4. Using stringsAsFactors Param for Character Data Types

If you notice above the name column holds characters but its data type is Factor, by default R DataFrame is created with Factor data type for character columns.

You can change this behavior by adding an additional param stringsAsFactors=False while creating a data frame.


# Create DataFrame
df <- data.frame(
  id = c(10,11,12,13),
  name = c('sai','ram','deepika','sahithi'),
  dob = as.Date(c('1990-10-02','1981-3-24','1987-6-14','1985-8-16')),
  stringsAsFactors=FALSE
)

# Print DataFrame
str(df)

Yields below output.


# Output:
'data.frame':	4 obs. of  3 variables:
 $ id  : num  10 11 12 13
 $ name: chr  "sai" "ram" "deepika" "sahithi"
 $ dob : Date, format: "1990-10-02" "1981-03-24" "1987-06-14" ...

5. Assign Row Names to DataFrame

You can assign custom names to the R DataFrame rows while creating. Use row.names param and assign the vector with the row names. Note that the vector c() size you are using for row.names should exactly match the size of all columns.


# Create DataFrame with Row Names
df <- data.frame(
  id = c(10,11,12,13),
  name = c('sai','ram','deepika','sahithi'),
  dob = as.Date(c('1990-10-02','1981-3-24','1987-6-14','1985-8-16')),
  row.names = c('row1','row2','row3','row4')
)
df

Yields below output.


# Output:
     id    name        dob
row1 10     sai 1990-10-02
row2 11     ram 1981-03-24
row3 12 deepika 1987-06-14
row4 13 sahithi 1985-08-16

If you already have a data frame, you can use the below approach to assign or change the row names.


# Assign row names to existing DataFrame
row.names(df) <- c('row1','row2','row3','row4')
df

6. Select Rows and Columns

By using R base bracket notation we can select rows/observations in R by column value, by index, by name, by condition etc. You can also use the R base function subset() to get the same results. Besides these, R also provides another function dplyr::filter() to get the rows from the DataFrame.


# Select Rows by index
df[3,]

# Select Rows by list of index values
df[c(3,4,6),]

# Select Rows by index range
df[3:6,]

# Select Rows by name
df['row3',]

# Select Rows by list of names
df[c('row1','row3'),]

# Using subset
subset(df, name %in% c("sai", "ram"))

# Load dplyr 
# Using dplyr::filter
library('dplyr')
filter(df, name %in% c("sai", "ram"))

Similarly, you can also select columns or variables in R. Additionally use dplyr select() function or dollar in R to select columns.

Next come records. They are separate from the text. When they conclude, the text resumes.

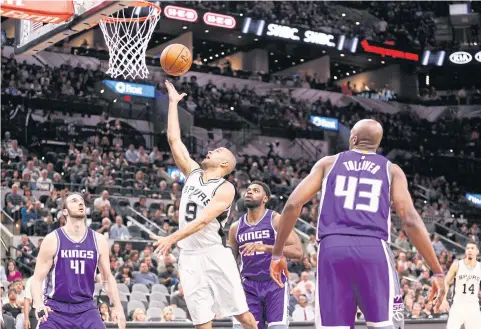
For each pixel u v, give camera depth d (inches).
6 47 991.6
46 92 940.0
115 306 252.2
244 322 226.7
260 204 278.1
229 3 1173.7
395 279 167.3
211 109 1063.0
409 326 431.8
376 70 1355.8
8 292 431.8
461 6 1274.6
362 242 161.8
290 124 1108.5
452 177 1157.7
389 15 1298.0
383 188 166.7
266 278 276.5
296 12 1221.7
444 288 167.5
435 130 1219.2
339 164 170.4
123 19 355.9
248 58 1270.9
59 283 246.7
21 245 580.7
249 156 1003.3
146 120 1042.7
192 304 224.1
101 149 887.7
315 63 1296.8
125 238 639.8
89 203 698.2
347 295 162.1
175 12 1039.6
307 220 797.2
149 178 837.2
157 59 1099.3
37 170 758.5
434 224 968.3
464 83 1341.0
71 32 338.0
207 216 211.6
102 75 1019.3
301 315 503.5
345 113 1179.9
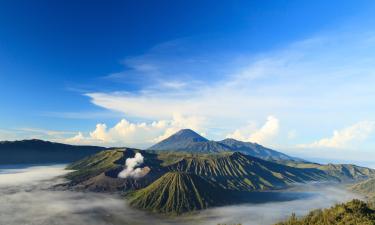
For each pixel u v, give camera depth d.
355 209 181.38
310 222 186.75
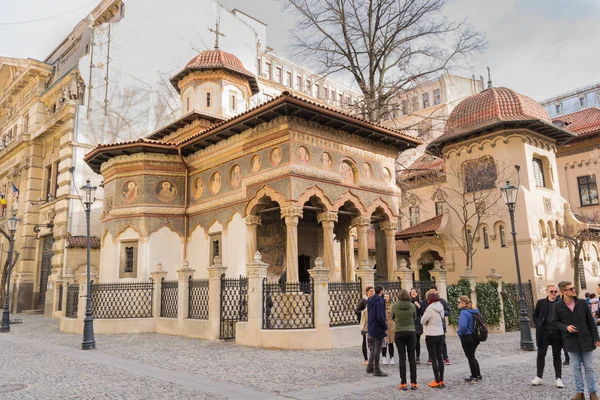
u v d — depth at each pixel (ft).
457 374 31.04
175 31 108.78
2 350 44.70
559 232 77.05
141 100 99.81
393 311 27.68
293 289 43.27
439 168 92.63
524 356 39.58
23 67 122.11
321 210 56.70
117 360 37.14
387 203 63.52
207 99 82.89
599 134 88.69
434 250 86.48
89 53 94.48
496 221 75.15
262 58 142.10
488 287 62.34
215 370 32.14
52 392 26.11
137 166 66.08
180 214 66.80
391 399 24.14
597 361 36.96
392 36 78.43
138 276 62.59
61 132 94.07
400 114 149.79
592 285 82.12
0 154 117.29
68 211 86.12
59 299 82.79
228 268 58.49
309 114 52.60
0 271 112.27
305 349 40.70
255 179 55.26
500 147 76.59
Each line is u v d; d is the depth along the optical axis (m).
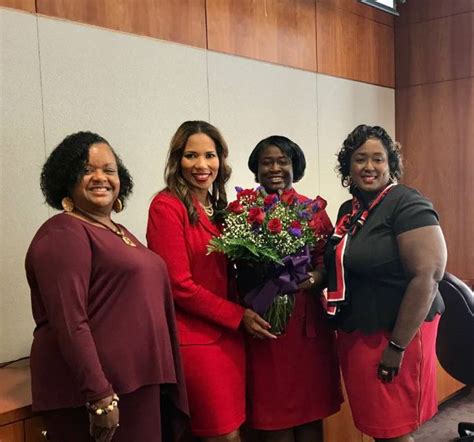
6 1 2.26
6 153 2.27
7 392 1.89
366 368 1.91
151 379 1.60
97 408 1.42
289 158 2.20
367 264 1.86
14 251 2.31
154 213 1.85
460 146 4.28
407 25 4.47
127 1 2.69
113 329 1.53
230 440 1.87
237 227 1.80
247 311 1.86
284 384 2.04
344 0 4.04
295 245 1.83
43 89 2.38
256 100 3.40
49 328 1.53
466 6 4.16
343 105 4.07
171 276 1.79
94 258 1.52
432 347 1.97
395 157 1.98
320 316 2.12
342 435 2.62
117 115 2.67
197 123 1.93
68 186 1.59
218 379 1.84
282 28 3.56
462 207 4.30
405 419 1.90
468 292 2.71
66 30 2.46
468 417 3.55
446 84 4.31
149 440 1.61
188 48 2.99
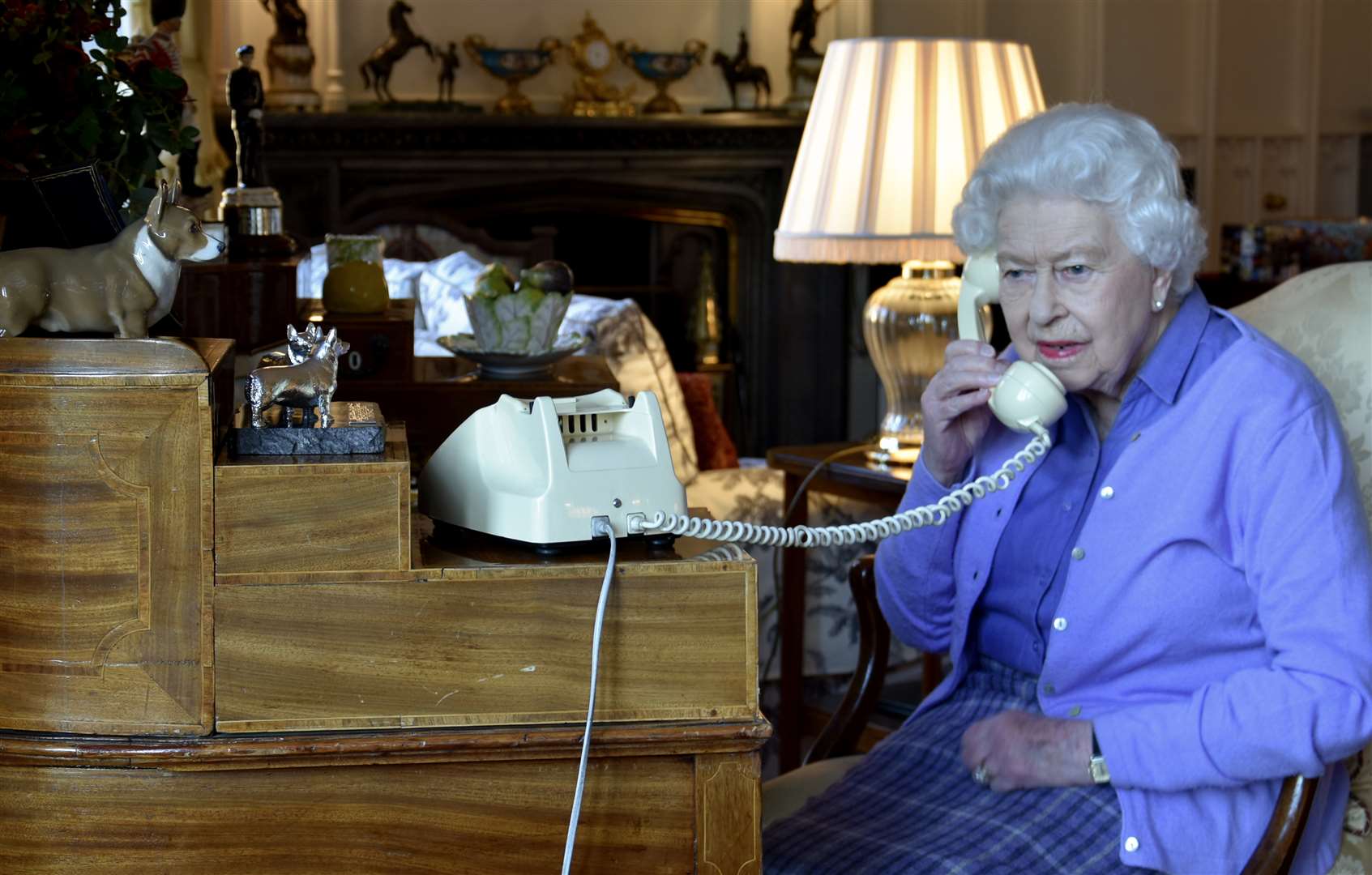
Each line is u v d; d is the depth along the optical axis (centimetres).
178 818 115
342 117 521
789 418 595
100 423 111
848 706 193
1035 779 149
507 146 546
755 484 318
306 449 115
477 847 118
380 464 113
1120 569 150
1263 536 144
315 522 113
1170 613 148
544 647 117
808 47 577
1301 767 138
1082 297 148
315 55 543
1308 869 152
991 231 157
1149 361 153
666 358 326
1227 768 140
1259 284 558
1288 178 691
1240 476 146
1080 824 147
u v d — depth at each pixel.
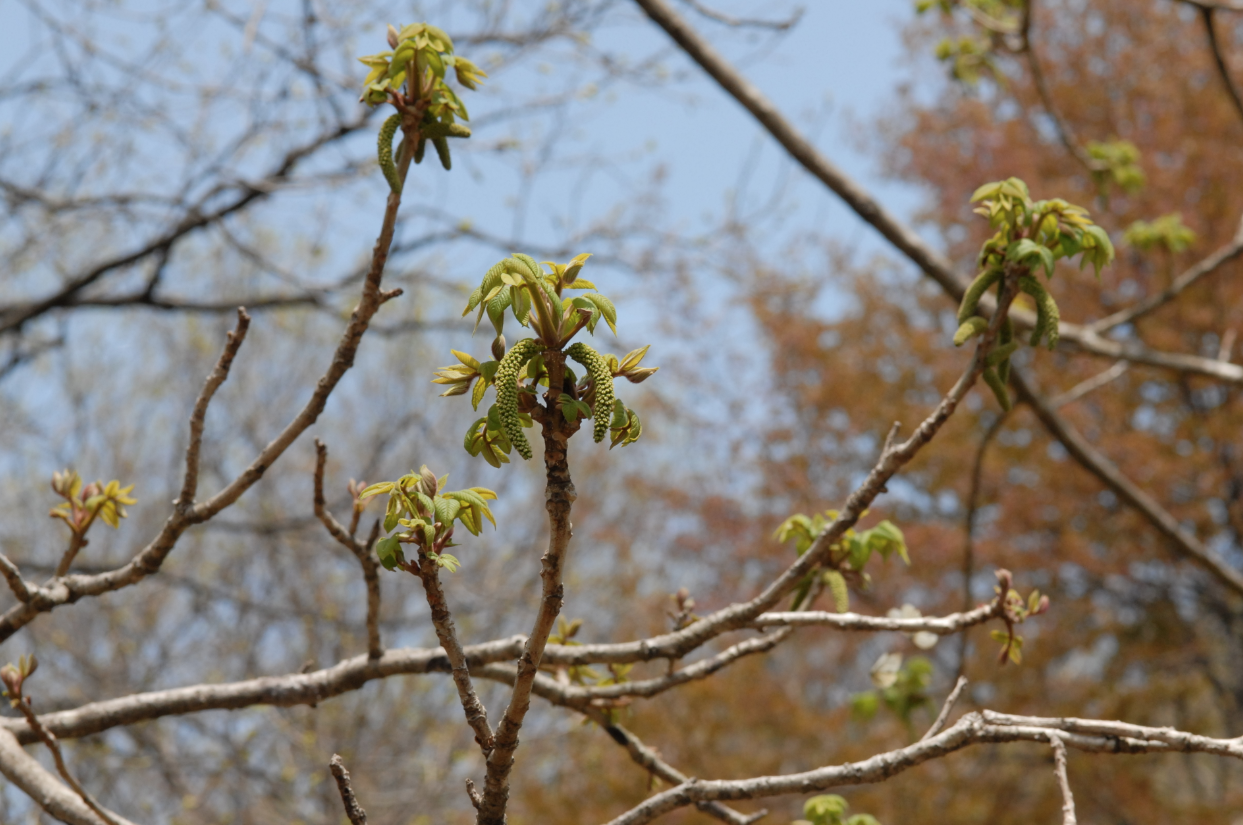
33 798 2.18
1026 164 11.77
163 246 6.85
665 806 2.03
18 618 2.37
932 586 10.97
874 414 11.61
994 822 9.52
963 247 12.62
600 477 13.78
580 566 13.74
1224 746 1.89
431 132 2.02
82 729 2.53
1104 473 4.90
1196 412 11.16
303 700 2.61
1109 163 5.32
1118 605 11.65
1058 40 12.20
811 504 11.73
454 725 9.87
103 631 10.68
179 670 11.18
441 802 10.12
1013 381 4.75
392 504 1.57
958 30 12.51
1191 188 10.94
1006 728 1.97
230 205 6.96
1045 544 10.84
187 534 11.53
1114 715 10.01
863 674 12.69
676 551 12.72
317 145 6.85
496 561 12.91
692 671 2.55
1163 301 5.04
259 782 9.05
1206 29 4.96
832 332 12.40
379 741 9.48
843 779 1.98
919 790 9.48
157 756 7.96
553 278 1.44
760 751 10.29
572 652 2.50
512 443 1.35
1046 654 10.23
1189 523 10.58
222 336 12.39
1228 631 11.58
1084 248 2.10
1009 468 11.09
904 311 12.42
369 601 2.54
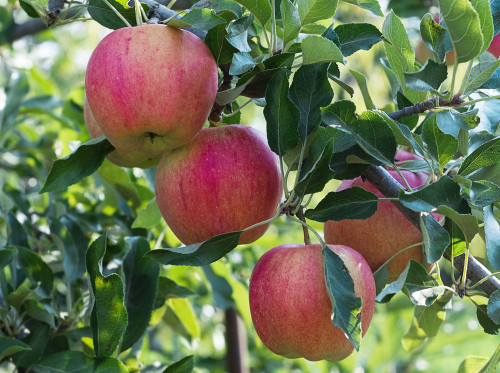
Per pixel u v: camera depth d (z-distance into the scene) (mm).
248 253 2873
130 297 1792
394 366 3262
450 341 3375
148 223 2037
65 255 2059
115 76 1318
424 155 1593
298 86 1461
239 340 2729
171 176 1462
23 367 1783
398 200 1384
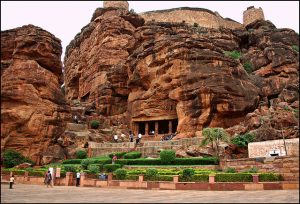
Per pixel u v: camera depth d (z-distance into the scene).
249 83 42.84
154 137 44.09
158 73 44.16
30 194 17.39
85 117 52.38
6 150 35.12
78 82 73.25
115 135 43.88
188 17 69.00
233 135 35.81
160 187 21.92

# R base - Select columns by name
df[,"name"]

# R base - Select columns from list
df[,c("name","gender")]

# R base - Select columns by index position
df[,c(2,3)]

# Load dplyr 
library('dplyr')

# dplyr - Select columns by list of index or position
df %>% select(c(2,3))

# Select columns by index range
df %>% select(2:3)

7. Rename Column Names

To rename a column in R use either R base functions colnames() and names() or use third-party packages like dplyr or data.table


# Change second column to c2
colnames(df)[2] ="c2"

# Change the column name by name
colnames(df)[colnames(df) == "id"] ="c1"

By using dplyr rename() function to rename columns.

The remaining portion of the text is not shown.